→ Deine Aufgabe
Aus welchen zwei Blickwinkeln hat man Aufzüge, Rolltreppen und Hebewerke bisher meist betrachtet, laut dem Text über den Hamburger Workshop?

→ Textauszug

_ _ _ _ _

Workshop „Im/mobil – Aufzüge, Rolltreppen und Hebewerke“ in Hamburg

Technische Anlagen zur Beförderung von Personen oder Gütern führen ein Schattendasein in der architekturhistorischen Forschung. Deren dynamischer Charakter bei gleichzeitiger Ortsgebundenheit dient dem Transport von Menschen, Waren, Fahrzeugen etc. und wird bislang oftmals aus isolierten Perspektiven
betrachtet: Entweder aus einer eher technik- und ingenieursgeschichtlichen Sicht oder vorwiegend
unter design- und kunsthistorischen Aspekten.Der Workshop zielt daher auf eine synthetisierende Betrachtung, bei der eine Kombination aus ästhetischen und technischen Gesichtspunkten in der Forschung zu einer neuen
Herangehensweise an diese Objekte führen soll, die insbesondere bei denkmalpflegerischen
Fragen sowie Problemen der Erhaltung oder Ertüchtigung eine zusätzliche Argumentations-
ebene eröffnet. Denn gerade bei diesen Architekturen ist, viel mehr als bei statischen
Objekten, der Aspekt der Raumwahrnehmung und der Erlebbarkeit in der Bewegung von
zentraler Bedeutung. Dies gilt für Passagiere etwa einer verglasten Aufzugsanlage im Lichthof eines
Kaufhauses, einer historischen Schwebefähre oder für Fahrgäste auf einem Schiff, das durch ein
Schiffshebewerk in vertikale Bewegung versetzt wird.

_ _ _ _ _

→ Datensätze
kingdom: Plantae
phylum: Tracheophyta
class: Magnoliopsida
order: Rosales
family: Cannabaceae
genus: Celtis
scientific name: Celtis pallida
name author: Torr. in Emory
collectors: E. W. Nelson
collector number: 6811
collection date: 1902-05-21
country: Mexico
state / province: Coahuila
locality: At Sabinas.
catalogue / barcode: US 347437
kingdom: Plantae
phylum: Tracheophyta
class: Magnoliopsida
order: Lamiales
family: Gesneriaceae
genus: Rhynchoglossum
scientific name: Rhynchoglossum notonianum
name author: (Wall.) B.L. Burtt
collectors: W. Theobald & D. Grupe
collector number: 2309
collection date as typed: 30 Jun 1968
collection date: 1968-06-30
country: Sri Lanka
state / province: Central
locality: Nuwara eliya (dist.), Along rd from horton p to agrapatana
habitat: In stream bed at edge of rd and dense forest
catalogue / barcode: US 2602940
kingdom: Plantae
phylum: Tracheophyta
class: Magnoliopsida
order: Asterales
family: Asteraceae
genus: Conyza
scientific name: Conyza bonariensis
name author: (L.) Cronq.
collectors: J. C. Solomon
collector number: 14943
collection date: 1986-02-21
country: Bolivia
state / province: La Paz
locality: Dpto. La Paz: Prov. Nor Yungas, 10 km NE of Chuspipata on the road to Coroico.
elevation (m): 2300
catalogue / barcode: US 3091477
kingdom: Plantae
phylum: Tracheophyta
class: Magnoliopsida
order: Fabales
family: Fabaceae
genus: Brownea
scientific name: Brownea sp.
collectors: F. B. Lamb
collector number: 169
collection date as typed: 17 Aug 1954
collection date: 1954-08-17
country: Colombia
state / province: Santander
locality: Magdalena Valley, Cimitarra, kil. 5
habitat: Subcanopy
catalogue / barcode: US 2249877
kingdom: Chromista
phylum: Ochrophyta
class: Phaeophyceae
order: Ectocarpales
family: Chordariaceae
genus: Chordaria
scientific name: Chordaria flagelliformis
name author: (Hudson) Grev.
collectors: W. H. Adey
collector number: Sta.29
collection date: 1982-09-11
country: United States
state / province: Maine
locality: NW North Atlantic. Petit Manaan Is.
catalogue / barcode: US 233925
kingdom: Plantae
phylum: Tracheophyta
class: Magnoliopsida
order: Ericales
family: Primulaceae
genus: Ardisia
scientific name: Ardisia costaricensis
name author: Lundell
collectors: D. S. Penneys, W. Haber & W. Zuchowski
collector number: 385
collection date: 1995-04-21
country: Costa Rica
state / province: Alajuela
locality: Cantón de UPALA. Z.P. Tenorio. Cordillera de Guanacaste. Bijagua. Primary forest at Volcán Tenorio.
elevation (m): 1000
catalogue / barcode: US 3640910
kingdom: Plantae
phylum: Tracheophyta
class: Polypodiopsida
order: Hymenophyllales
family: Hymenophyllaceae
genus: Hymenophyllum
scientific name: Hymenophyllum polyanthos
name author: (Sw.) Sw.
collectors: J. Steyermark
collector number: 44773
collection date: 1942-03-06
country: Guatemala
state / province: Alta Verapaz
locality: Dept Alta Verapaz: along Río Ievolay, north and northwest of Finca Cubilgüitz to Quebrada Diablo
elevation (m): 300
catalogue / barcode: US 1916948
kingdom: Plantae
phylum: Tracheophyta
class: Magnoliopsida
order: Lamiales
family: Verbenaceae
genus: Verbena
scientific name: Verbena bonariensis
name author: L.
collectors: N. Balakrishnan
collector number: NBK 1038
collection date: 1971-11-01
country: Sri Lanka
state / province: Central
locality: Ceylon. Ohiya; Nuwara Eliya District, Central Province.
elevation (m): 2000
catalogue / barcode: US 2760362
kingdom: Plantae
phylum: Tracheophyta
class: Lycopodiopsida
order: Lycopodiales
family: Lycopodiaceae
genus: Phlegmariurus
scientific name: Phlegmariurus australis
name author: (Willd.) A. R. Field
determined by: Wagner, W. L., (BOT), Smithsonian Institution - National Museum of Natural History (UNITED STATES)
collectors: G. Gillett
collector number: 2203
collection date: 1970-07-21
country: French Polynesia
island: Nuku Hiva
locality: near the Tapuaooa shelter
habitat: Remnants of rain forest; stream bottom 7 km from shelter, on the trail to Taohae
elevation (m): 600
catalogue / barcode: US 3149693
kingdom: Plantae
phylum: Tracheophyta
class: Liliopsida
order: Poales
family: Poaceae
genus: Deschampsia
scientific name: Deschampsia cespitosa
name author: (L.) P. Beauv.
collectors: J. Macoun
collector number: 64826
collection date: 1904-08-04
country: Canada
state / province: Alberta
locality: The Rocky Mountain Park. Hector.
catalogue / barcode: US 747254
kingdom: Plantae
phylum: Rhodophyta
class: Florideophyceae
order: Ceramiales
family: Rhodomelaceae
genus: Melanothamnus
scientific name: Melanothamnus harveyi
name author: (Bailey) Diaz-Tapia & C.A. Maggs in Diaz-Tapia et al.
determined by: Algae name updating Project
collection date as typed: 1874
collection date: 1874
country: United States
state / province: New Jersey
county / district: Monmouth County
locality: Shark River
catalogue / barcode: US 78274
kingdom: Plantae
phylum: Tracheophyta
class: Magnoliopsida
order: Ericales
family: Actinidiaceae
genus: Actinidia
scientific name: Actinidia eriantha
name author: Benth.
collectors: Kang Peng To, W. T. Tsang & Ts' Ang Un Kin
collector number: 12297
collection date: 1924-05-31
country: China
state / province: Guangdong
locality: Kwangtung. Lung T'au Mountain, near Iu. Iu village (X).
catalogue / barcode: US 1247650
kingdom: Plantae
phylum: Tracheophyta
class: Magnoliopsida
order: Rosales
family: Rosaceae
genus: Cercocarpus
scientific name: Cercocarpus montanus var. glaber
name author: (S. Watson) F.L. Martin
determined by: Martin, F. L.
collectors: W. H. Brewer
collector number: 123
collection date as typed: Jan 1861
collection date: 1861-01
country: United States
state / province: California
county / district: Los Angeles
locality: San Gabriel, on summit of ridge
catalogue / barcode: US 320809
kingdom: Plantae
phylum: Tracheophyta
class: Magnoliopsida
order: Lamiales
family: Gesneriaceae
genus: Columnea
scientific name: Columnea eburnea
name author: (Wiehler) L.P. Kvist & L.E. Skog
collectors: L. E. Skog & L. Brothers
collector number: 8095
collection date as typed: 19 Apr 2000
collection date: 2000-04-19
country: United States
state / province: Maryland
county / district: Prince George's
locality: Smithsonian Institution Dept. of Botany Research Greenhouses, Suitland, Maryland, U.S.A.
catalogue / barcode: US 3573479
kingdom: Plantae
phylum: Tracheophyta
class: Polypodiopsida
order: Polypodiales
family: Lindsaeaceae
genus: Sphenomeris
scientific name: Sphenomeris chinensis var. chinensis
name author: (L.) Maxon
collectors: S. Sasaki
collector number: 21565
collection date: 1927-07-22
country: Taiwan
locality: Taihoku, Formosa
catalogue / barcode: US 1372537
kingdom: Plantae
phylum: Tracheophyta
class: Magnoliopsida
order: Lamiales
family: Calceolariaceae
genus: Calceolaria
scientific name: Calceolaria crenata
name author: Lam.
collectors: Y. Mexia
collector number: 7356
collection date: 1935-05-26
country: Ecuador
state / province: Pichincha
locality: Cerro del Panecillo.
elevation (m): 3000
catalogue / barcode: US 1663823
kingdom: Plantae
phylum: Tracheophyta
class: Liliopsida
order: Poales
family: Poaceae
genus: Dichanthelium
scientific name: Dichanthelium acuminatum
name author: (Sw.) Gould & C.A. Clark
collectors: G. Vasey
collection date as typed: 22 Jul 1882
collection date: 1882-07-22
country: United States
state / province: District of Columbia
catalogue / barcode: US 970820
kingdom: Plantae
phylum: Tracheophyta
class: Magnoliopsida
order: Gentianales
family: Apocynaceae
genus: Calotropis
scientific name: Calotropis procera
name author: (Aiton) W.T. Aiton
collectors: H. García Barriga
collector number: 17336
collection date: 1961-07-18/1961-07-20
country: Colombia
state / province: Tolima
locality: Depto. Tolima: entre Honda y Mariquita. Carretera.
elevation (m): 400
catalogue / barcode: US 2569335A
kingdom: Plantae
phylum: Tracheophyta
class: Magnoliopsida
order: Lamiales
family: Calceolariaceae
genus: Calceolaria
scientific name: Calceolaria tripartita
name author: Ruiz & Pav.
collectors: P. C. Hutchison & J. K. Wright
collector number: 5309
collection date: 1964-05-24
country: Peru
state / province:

_ _ _ _ _

→ Deine Antwort
Entweder aus technik- und ingenieursgeschichtlicher Sicht oder vor allem unter design- und kunsthistorischen Gesichtspunkten.